Though not immune to the recession, digital marketing rode out the downturn, and marketers worldwide are bullish about the space’s prospects in 2010, according to research from the Society of Digital Agencies (SoDA).
The “2010 Digital Marketing Outlook” report found that 81% of the brand executives surveyed expected an increase in digital projects in 2010, and one-half will be moving dollars from traditional to digital budgets. Further, more than three-quarters think the current economy will push more allocations to digital.
Senior marketers reported that social networks and applications were their biggest priority for 2010, followed closely by digital infrastructure. While social media marketing looks set to stay top of mind, a majority of respondents considered a range of digital activities at least “important,” with only games failing to inspire widespread interest.
As paid traditional media investments stagnated or decreased, paid digital spending has held steady or gone up, usually by less than 30%. But “unpaid/earned/proprietary” media spending has seen the sharpest rise, with nearly one-fifth of respondents reporting increases of more than 30%. Climbing unpaid-media spending is likely an effect of the increased emphasis on social networks, where the most effective efforts are earned, not bought.

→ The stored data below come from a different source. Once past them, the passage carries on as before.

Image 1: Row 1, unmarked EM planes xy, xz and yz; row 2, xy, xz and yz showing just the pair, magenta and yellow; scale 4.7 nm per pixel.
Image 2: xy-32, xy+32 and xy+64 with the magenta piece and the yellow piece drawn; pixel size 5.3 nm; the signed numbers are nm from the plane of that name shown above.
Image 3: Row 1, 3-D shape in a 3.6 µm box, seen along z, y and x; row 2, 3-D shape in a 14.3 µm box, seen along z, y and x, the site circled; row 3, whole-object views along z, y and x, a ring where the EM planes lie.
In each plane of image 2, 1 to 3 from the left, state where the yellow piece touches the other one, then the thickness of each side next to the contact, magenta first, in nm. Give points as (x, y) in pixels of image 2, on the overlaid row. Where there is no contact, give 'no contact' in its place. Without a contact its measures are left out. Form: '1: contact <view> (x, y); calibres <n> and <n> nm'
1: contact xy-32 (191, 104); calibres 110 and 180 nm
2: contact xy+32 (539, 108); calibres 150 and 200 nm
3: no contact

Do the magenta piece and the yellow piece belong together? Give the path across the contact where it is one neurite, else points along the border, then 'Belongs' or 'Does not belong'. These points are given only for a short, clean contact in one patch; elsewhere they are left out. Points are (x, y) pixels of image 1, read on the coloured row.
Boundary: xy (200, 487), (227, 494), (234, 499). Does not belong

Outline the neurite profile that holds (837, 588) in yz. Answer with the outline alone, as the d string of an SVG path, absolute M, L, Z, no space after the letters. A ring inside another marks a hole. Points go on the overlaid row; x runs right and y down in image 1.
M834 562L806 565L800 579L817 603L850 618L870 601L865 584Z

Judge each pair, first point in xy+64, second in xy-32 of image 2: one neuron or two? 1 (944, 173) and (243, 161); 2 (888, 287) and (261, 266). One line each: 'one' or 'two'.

Marketers are looking closely at measures of engagement. Respondents considered time spent on a site to be the most important performance metric, followed by unique page views.
Despite a bright outlook for digital, the report warned marketers that they must keep pushing for advances in the channel.
“Digital agencies must avoid complacency at all costs and continue to focus on driving innovation as well as engaging consumers with relevant dialog in uncharted and fast-moving channels,” said Steve Wages, interim executive director of SoDA, in a statement.